══ INFORMATION SUPPLIED ══

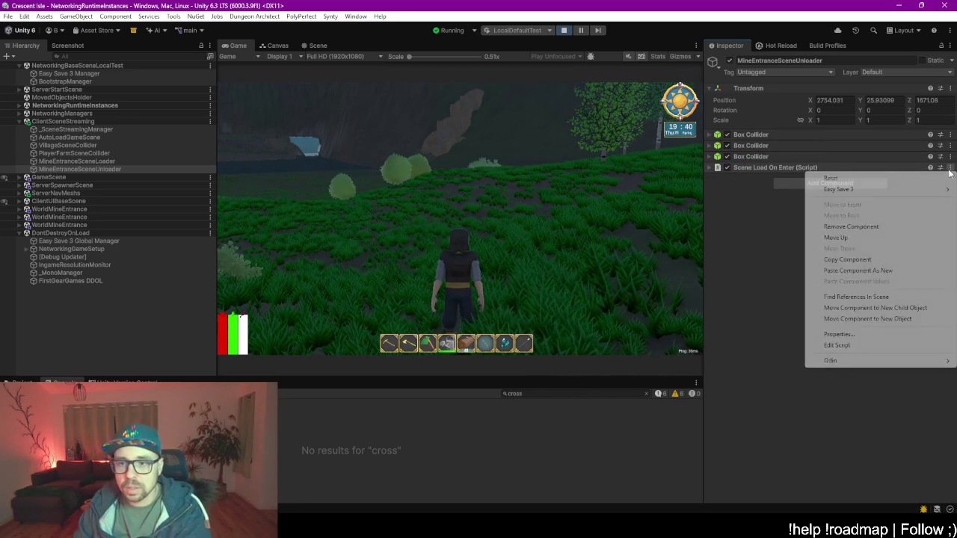
left_click(851, 226)
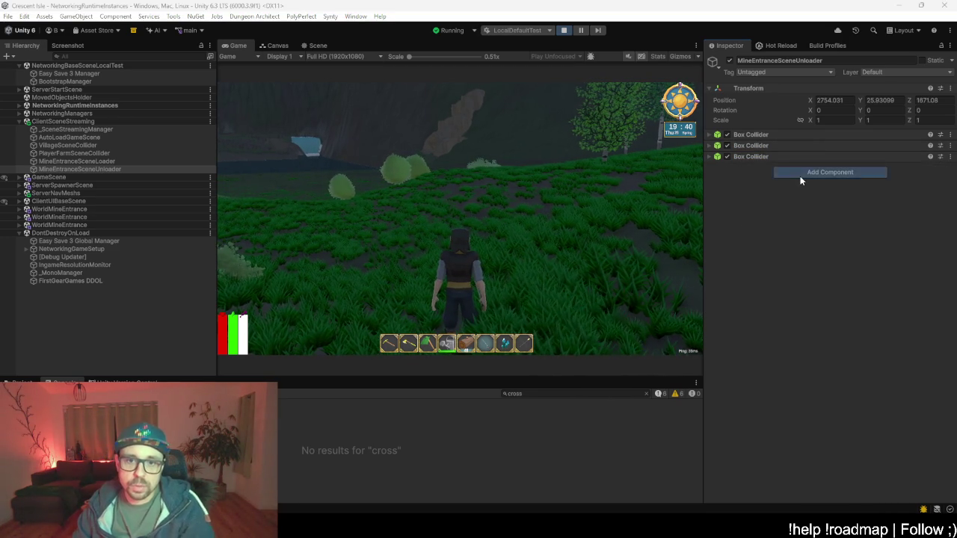
- Add a Scene Unload On Enter component with Scene set to WorldMineEntrance
left_click(800, 176)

═══

Everything in the data above gets copied exactly. Only the pictures are skipped.

### RESULT OF THIS EXERCISE
left_click(851, 226)
- Add a Scene Unload On Enter component with Scene set to WorldMineEntrance
left_click(800, 176)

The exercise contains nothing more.